If the chronic subdural is an incidental finding or if it is small in size with no associated neurological deficit then it can be managed conservatively with the hope that it will dissolve with time. If the patient is confused, has an associated neurological deficit or has severe imaging findings then surgical decompression with burr holes is required.

33
Q

Chronic vs acute subdural haematoma on CT?

A

On CT imaging they similarly are crescentic in shape, not restricted by suture lines and compress the brain (‘mass effect’).

In contrast to acute subdurals (hyperdense (bright)), chronic subdurals are hypodense (dark) compared to the substance of the brain.

34
Q

How do acute subdural haematomas occur?

A

An acute subdural haematoma is a collection of fresh blood within the subdural space and is most commonly caused by high-impact trauma.
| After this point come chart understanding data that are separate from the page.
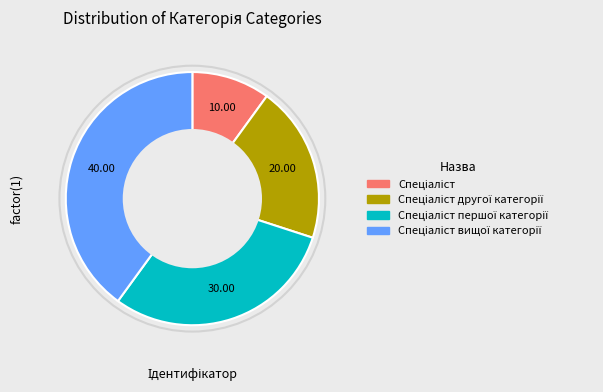

Is there any slice that represents more than half of the pie?

No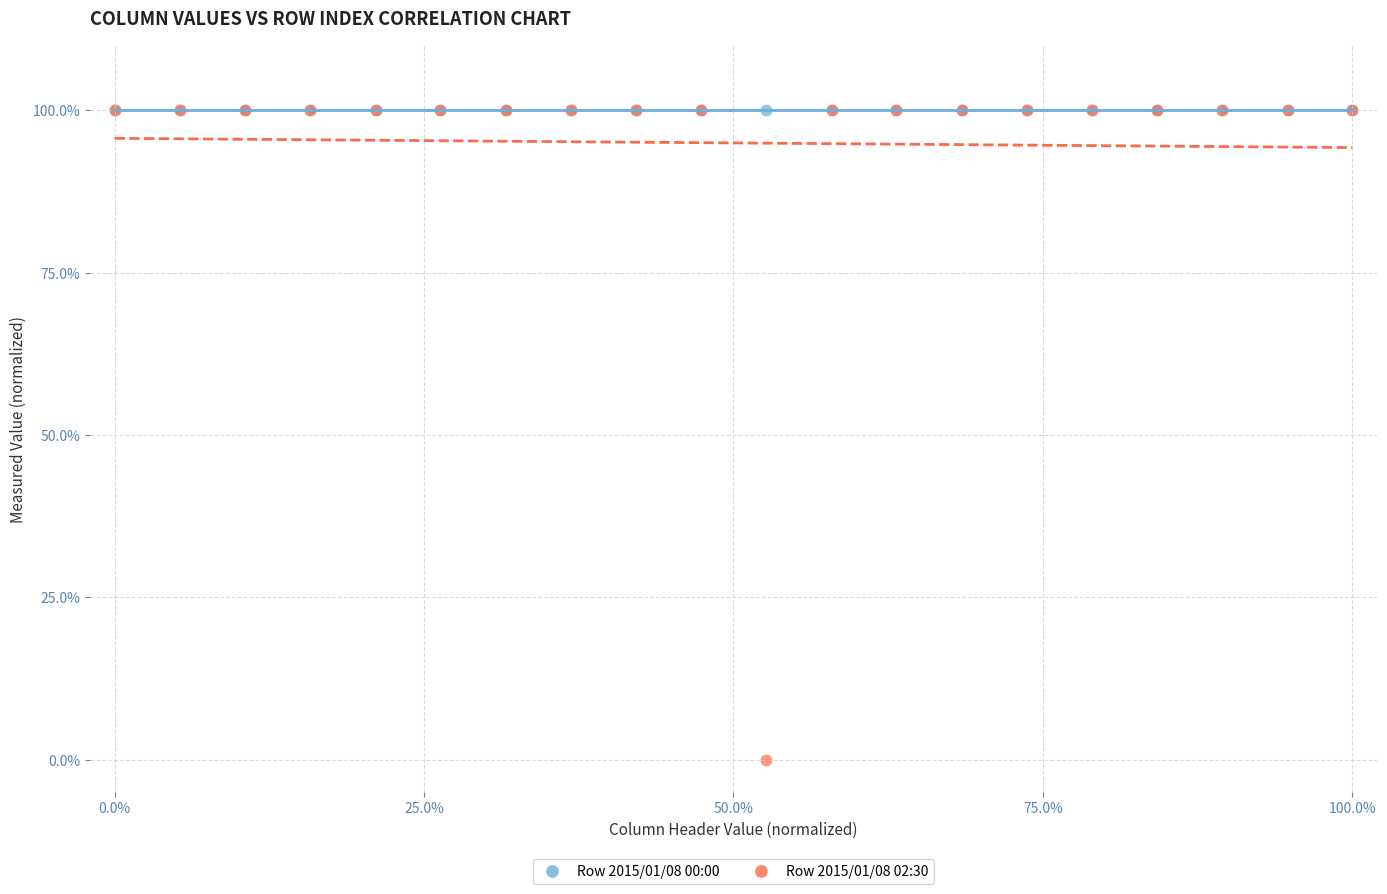

Which series contains the lowest Y value?

Row 2015/01/08 02:30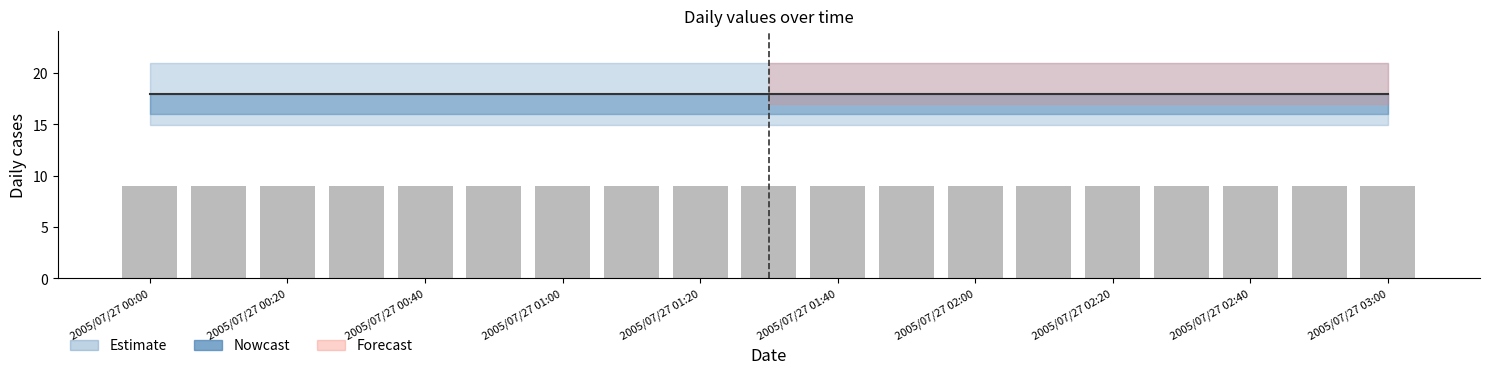

What is the smallest value displayed?

9.0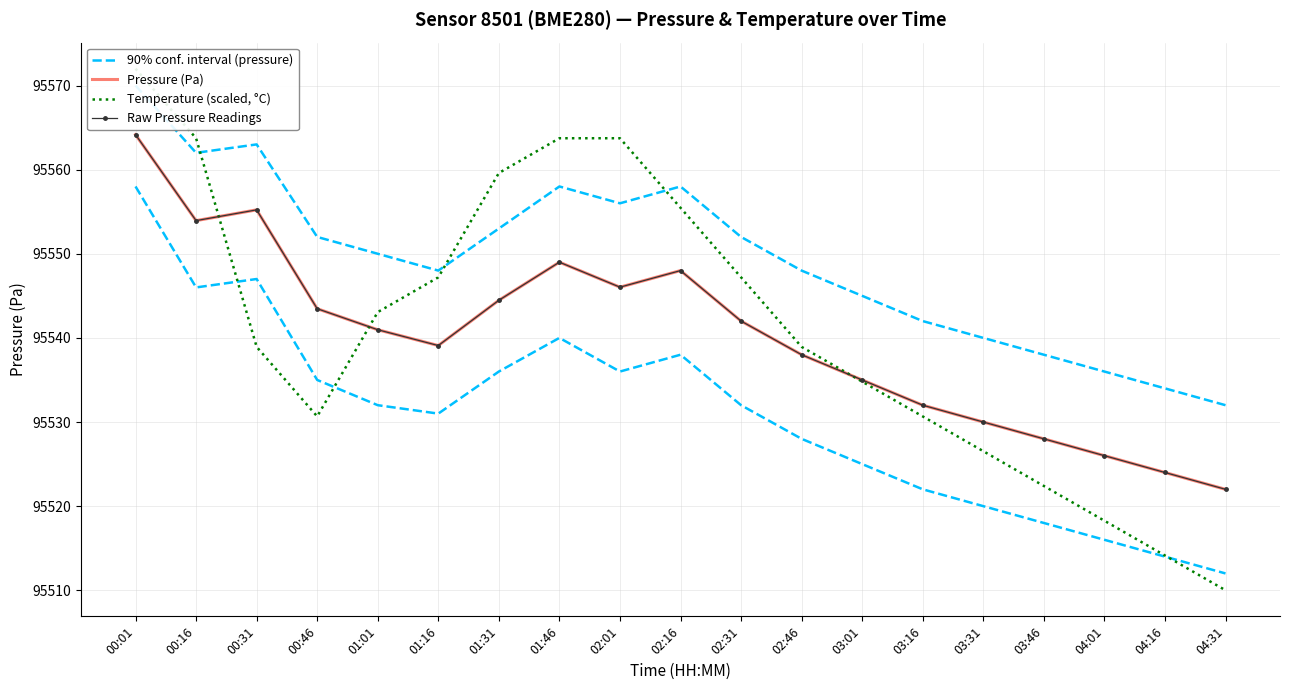

What is the label of the 12th point from the right?

01:46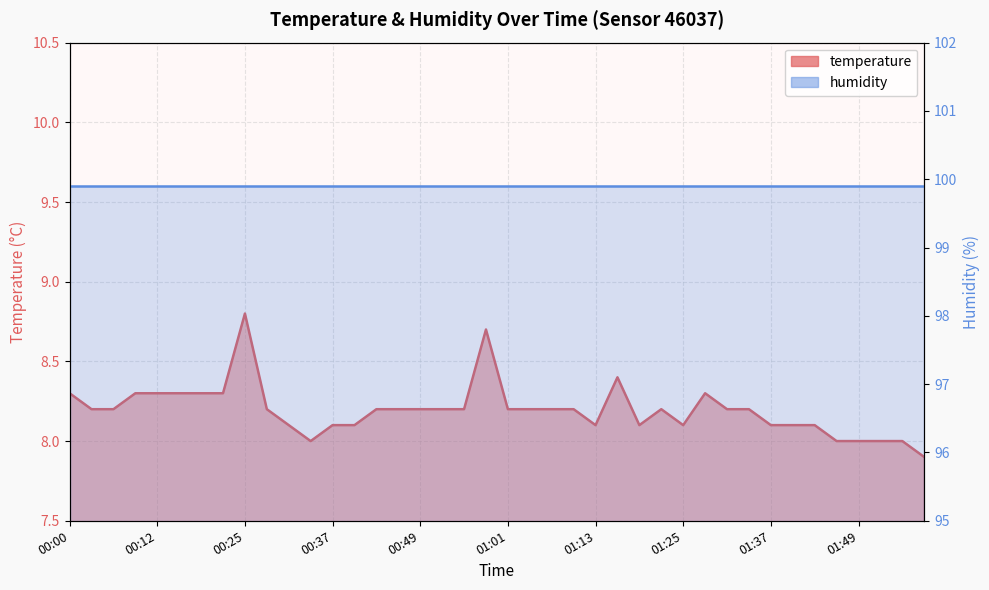

What is the difference between the maximum and second lowest values?

0.8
Since it is associated with high-impact injuries, there is often other brain underlying brain injuries.

35
Q

Presentation of acute subdural haematoma?

A

There is a spectrum of severity of symptoms and presentation depending on the size of the compressive acute subdural haematoma and the associated injuries.

Presentation ranges from an incidental finding in trauma to severe coma and coning due to herniation.

36
Q

Management of acute subdural haematoma?

A

Small or incidental acute subdurals can be observed conservatively. Surgical options include monitoring of intracranial pressure and decompressive craniectomy.